*TASK STATEMENT*. Could you find every line in the entries below that holds the word "these" and copy it?
::::
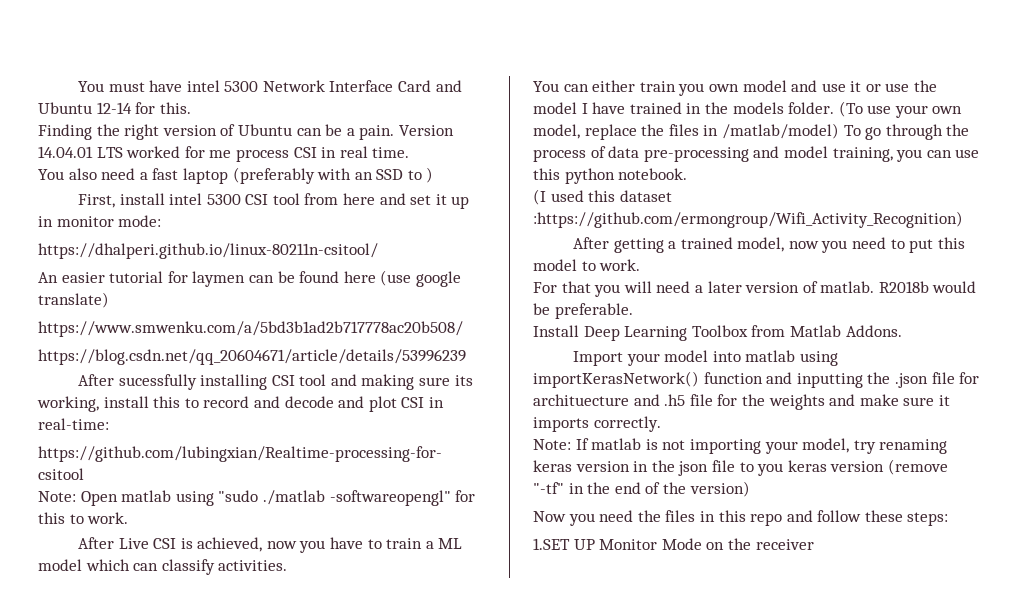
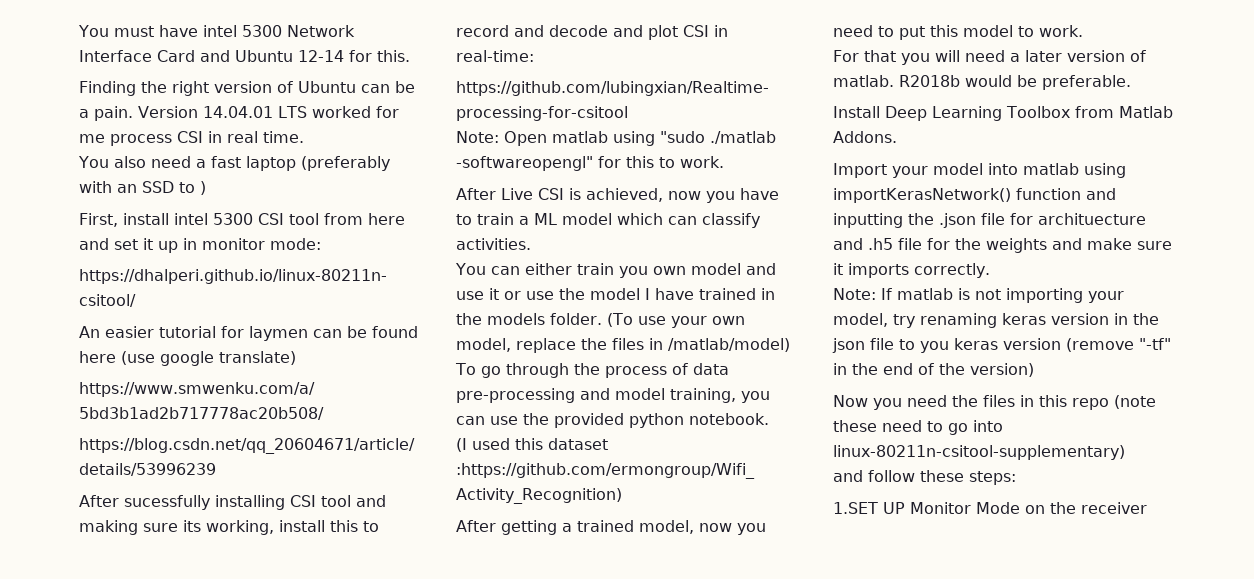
[533,168,560,180] this -> [523,413,624,428] the provided
(783, 519) none -> [1114,395,1156,409] [833,420,1003,435] [833,445,1125,460] (note these need to go into linux-80211n-csitool-supplementary) //

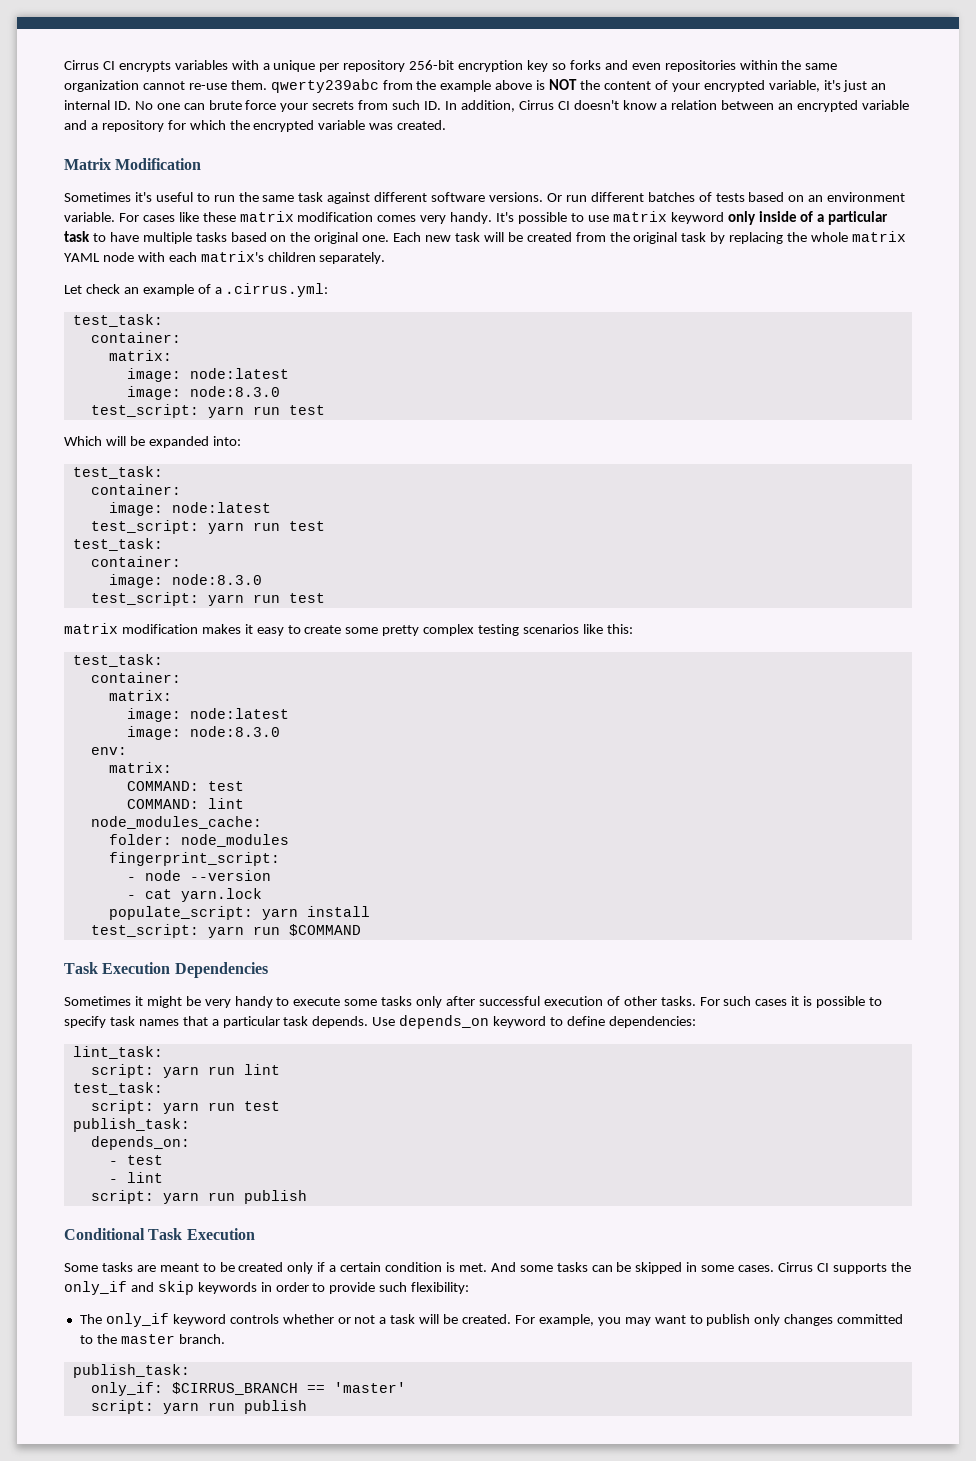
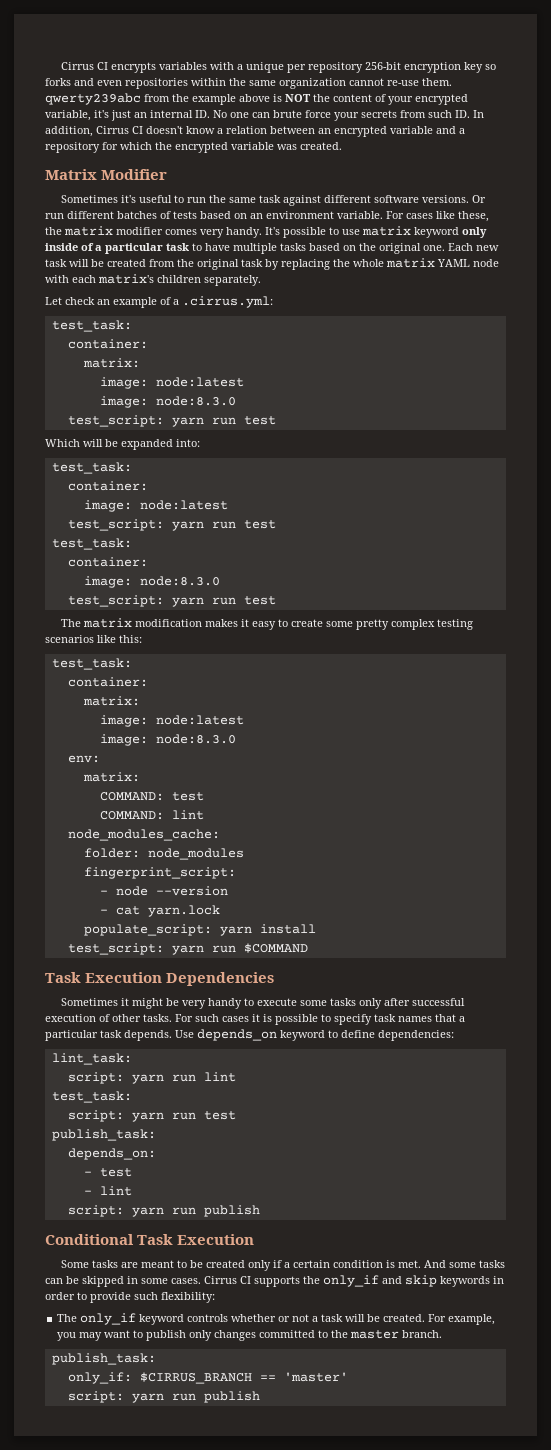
[115,158,202,170] Modification -> [101,169,168,180] Modifier
[202,211,374,222] these matrix modification -> [458,211,489,222] [45,226,163,236] these, the matrix modifier
(325, 598) none -> [61,619,82,627] The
::::
*RESPONSE*.
(783, 519) none -> [1114,395,1156,409] [833,420,1003,435] [833,445,1125,460] (note these need to go into linux-80211n-csitool-supplementary) //
[202,211,374,222] these matrix modification -> [458,211,489,222] [45,226,163,236] these, the matrix modifier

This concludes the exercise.